Winkler Prins

Anthony Winkler Prins (1870)

Gepubliceerd op 19-03-2018

Botzen

betekenis & definitie

Botzen eigenlijk Bozen (in het Latijn Bauzanum of Bulsanum, in het Italiaansch Bolzanó) is eene stad in Tyrol, 360 Ned. el boven de oppervlakte der zee, op den regteroever van de Eisack, aan den mond der Talferbach, op eene kleine, aan drie zijden van hooge porfiergevaarten omringde vlakte gelegen.

De stad telt ruim 8000 inwoners; zij heeft naauwe, kromme straten, en de huizen zijn er veelal naar Italiaansche wijze met balcons en arcades voorzien. Er zijn een paar fraaije pleinen, en op een van deze verheft zich de prachtige Gothische hoofd­kerk. Er zijn 3 kloosters en onderscheidene merkwaardige gebouwen. Zij is, wegens hare ligging aan het vereenigingspunt der wegen naar Italië, Duitschland en Zwitserland, de belangrijkste koopstad van Tyrol, en de nijver­heid der inwoners bepaalt zich vooral tot het bewerken van zijde, katoen, leder en wol. De voorsteden van Botzen strekken zich langs de genoemde riviertjes tot aan de naastgele­gene dorpen uit, en in haren omtrek vindt men talrijke buitenverblijven, die zich met hunne witte muren te midden van welige tuinen verheffen.

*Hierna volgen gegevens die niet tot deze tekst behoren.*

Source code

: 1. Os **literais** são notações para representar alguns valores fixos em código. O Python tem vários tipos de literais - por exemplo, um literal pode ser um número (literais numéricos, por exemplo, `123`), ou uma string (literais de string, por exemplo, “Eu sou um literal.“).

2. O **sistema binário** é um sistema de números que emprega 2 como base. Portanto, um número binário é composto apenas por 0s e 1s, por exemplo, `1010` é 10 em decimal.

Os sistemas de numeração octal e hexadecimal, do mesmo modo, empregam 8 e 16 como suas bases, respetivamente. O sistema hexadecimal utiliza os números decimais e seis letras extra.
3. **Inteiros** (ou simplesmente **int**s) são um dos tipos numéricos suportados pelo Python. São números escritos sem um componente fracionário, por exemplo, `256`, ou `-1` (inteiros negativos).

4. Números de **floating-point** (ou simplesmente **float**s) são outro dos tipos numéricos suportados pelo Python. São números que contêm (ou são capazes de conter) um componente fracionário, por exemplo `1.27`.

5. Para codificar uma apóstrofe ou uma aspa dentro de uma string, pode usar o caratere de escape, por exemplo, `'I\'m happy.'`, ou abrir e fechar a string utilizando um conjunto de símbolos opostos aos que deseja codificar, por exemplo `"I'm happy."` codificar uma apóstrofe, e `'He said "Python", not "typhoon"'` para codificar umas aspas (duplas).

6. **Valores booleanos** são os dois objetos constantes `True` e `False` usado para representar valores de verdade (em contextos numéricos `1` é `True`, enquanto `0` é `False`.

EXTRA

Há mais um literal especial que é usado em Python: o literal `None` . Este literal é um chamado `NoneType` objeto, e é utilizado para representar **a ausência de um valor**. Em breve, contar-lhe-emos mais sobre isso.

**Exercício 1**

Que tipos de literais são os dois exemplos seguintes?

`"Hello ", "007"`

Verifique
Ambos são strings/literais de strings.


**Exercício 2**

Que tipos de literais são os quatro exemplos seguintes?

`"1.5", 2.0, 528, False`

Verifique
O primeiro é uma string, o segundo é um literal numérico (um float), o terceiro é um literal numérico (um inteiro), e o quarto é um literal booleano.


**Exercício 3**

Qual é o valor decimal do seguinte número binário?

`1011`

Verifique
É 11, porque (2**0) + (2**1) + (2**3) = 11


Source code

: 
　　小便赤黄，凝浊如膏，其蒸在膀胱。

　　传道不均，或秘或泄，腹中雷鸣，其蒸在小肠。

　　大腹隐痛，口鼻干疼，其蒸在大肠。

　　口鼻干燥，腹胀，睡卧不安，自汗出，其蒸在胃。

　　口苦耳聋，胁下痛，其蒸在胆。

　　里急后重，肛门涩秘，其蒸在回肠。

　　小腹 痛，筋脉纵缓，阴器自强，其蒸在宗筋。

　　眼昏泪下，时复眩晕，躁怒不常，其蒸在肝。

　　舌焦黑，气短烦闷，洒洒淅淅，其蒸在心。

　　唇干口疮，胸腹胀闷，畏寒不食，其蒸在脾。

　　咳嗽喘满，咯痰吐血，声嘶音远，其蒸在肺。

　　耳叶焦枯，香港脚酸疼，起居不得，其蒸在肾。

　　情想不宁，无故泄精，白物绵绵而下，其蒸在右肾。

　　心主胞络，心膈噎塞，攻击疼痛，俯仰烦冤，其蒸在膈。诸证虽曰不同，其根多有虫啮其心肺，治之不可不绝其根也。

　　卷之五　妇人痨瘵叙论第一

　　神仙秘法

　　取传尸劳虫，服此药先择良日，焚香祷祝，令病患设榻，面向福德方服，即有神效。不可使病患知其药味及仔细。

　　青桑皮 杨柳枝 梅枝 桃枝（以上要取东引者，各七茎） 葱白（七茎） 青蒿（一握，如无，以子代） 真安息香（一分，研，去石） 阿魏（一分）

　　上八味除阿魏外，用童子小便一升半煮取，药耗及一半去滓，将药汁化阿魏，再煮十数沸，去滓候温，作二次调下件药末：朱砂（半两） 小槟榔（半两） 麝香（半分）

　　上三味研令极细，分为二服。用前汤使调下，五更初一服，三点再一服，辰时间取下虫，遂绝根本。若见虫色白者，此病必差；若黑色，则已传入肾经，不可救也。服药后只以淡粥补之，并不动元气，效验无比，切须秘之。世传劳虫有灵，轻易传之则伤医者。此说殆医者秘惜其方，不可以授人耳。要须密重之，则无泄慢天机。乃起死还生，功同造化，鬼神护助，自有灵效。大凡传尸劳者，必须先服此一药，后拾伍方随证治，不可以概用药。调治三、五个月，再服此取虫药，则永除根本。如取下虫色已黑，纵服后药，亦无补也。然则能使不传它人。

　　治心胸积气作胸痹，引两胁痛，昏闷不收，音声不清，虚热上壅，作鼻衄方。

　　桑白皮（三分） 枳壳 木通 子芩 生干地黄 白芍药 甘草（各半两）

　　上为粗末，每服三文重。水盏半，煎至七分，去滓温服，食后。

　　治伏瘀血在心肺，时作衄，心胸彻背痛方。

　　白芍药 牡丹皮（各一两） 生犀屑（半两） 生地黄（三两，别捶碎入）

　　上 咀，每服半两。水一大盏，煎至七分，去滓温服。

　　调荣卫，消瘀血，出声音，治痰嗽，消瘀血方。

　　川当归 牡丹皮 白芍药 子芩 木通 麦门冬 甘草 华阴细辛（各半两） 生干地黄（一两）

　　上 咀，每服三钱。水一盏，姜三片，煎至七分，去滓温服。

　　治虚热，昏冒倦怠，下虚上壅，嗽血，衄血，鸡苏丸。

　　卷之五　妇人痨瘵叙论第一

Overal ziet men er heer­lijke wijngaarden en kastanje-wouden, kasteelen en kerken. Ten westen van de stad tot aan het kasteel Sigmundskron en in het Etsch- dal tot aan Terlan strekt de “Botzener Boden” zich uit, die met zijne welige, mildbesproeide gronden op een heerlijken lusthof gelijkt. Men vindt er moerbeziën, wijngaarden, maïsvelden, vijgen, perziken en oranje-appelen, en het ge­heel is door hooge bergen op eene schilder­achtige wijze ingesloten. Er wordt eene groote hoeveelheid wijn gewonnen.

Botzen is door de Romeinen gesticht. In het jaar 14 vóór Chr. behaalde Drusus er eene belangrijke overwinning op de Rhaetiërs. De Romeinen beseften het gewigt van die plek en bouwden er onderscheidene kasteelen, waarvan nog overblijfselen aanwezig zijn. Die sterkten werden door de Oost-Gothen verwoest en door andere vervangen, onder wier hoede de hedendaagsche stad is ontstaan.

Op de Oost- Gothen volgden de Longobarden, op deze de Bojoariërs, en in 680 was de stad de zetel van een Beijerschen markgraaf. Zij begon zóó te bloeijen, dat de bisschoppen van Trente begeerig werden naar haar bezit. Graaf Friedrich von Eppan werd in 1180 door bisschop Gebhard uit de stad gejaagd, maar gewroken door de klimmende magt der Graven van Tyrol, die zich meester maakten van Botzen en ook Trente aan hun gezag onderwierpen (1277). Op verschillende tijden heeft Botzen aan Oostenrijk, Beijeren of Italië behoort, doch zij is in 1814 wederom aan Oostenrijk toege­wezen.